Quoting de Raadt on misc@, April 08 2014:

So years ago we added exploit mitigations counter measures to libc malloc and mmap, so that a variety of bugs can be exposed. Such memory accesses will cause an immediate crash, or even a core dump, then the bug can be analyed, and fixed forever.

Some other debugging toolkits get them too. To a large extent these come with almost no performance cost.

But around that time OpenSSL adds a wrapper around malloc & free so that the library will cache memory on it's own, and not free it to the protective malloc.

You can find the comment in their sources ...

#ifndef OPENSSLNOBUF_FREELISTS
/* On some platforms, malloc() performance is bad enough that you can't just

OH, because SOME platforms have slow performance, it means even if you build protective technology into malloc() and free(), it will be ineffective. On ALL PLATFORMS, because that option is the default, and Ted's tests show you can't turn it off because they haven't tested without it in ages.

So then a bug shows up which leaks the content of memory mishandled by that layer. If the memoory had been properly returned via free, it would likely have been handed to munmap, and triggered a daemon crash instead of leaking your keys.
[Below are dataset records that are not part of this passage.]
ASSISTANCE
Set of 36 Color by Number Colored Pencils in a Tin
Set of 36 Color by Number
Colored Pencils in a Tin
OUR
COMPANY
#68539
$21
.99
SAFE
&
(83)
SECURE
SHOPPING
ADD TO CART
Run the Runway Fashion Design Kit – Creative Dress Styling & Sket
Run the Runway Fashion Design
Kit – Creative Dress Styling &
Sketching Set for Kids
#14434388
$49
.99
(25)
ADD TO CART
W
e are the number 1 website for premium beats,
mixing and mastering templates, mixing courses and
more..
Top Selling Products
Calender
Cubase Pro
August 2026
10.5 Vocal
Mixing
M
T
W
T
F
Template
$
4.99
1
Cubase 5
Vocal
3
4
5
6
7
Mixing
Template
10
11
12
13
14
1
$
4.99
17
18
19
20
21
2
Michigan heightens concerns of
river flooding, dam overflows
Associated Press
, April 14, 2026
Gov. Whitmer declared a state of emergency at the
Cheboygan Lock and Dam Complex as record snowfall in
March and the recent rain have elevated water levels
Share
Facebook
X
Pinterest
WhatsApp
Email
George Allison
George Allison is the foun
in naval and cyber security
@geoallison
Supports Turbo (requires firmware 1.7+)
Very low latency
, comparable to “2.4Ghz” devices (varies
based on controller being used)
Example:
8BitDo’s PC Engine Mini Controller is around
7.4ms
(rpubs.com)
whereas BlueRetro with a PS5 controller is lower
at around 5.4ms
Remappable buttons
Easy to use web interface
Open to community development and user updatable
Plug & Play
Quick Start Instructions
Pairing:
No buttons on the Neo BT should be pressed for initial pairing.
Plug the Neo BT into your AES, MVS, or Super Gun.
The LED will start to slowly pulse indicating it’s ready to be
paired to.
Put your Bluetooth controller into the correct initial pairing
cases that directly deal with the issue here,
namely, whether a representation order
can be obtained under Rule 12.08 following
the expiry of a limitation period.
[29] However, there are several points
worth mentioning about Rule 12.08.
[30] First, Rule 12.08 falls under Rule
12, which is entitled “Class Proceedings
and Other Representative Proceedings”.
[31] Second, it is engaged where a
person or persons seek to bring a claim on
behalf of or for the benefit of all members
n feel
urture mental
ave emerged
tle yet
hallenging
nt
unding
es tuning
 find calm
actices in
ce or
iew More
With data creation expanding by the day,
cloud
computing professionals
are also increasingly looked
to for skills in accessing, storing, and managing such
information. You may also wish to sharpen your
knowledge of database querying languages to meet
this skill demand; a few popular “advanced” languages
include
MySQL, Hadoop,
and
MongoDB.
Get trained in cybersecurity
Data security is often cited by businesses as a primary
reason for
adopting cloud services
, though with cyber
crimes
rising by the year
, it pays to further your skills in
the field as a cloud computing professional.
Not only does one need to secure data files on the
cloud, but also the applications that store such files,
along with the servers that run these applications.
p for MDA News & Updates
OpenSSL is not developed by a responsible team.

And the details by Ted Unangst are worth reading.

Another interesting thing to monitor: how many operators will actually issue a password change request after fixing the vulnerability, like Ars did? How many silent fixes will there be?

This being said, everyone seems to focus on updating servers, but what about clients? They are vulnerable too.